そして、俺は何とも言えない危機感を身に覚えながらベッドに座っていた。
まだ楓は母さん達と話をしていて上がってこない。

「しかしまぁ、俺は布団で寝れば良いけど…」

そんなに我慢の効かない奴だと思った事はそうないが、何せ彼女が自分の部屋で、しかもいつも寝てるベッドで寝るんだ。
緊張しない方がおかしい。

「今日はゲームしないの?」

「わっ!!びっくりした…」

髪がまだ半乾きな楓が寝巻きを着ていつの間にかそこにいた。
様子を見るからに風呂上がりだろう。

「今日はもうやり終わったよ。
それより、俺廊下で寝ようか?」
「良いよ…せっかくだし、一緒に寝ない?」

「…え?…俺だって男だから…そんなに我慢効かないよ。」

「大丈夫だって!!襲ってきたら私が蹴っ飛ばしてやるから!!」

楓は笑顔でそう言った。

........

「じゃあ、電気消すよ。

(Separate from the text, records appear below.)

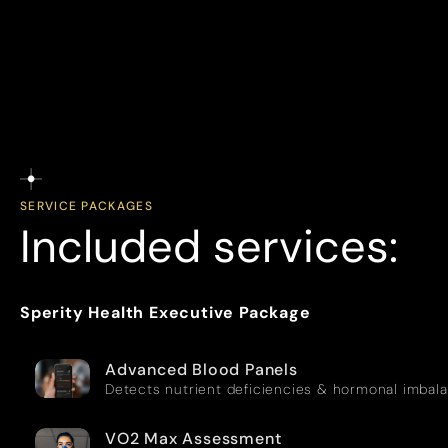
SERVICE PACKAGES
Included services:
Sperity Health Executive Package
Advanced Blood Panels
Detects nutrient deficiencies & hormonal imbal
VO2 Max Assessment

」

「うん…おやすみ。」

パチリと一気に豆電球まで暗くした。

「え、それ消しちゃうの?」

「もしかして、暗いと寝れないとか?」

「…うん。だから…手、繋いで?」

「…可愛いんだな。そうゆうとこ、初めて見たかも。」

「う、うるさいなぁ…ほら…」

布団の中で差し出された手をそっと握る。

「これで安心する?」

「うん…」

暗闇にだんだんと目が慣れてきて、楓の顔が近くにあることを理解した。
ふと、楓の目が開き、俺たちは見つめあった。

「ご、ごめん…」

「ねぇ…夏生…こんなに近くにいること…そうないよ?」

そう言うと楓は足を絡ませてきて、更に近づいてきた。

「…俺、今持ってないし…母さん達も隣にいるし…」

「良いよ…そんなこと…私は夏生が…初めてが…いい」

二人とも吐息が荒くなってきて、理性も無くなりつつある。

「かえで…」

柔らかくそう呼び、唇を塞いだ。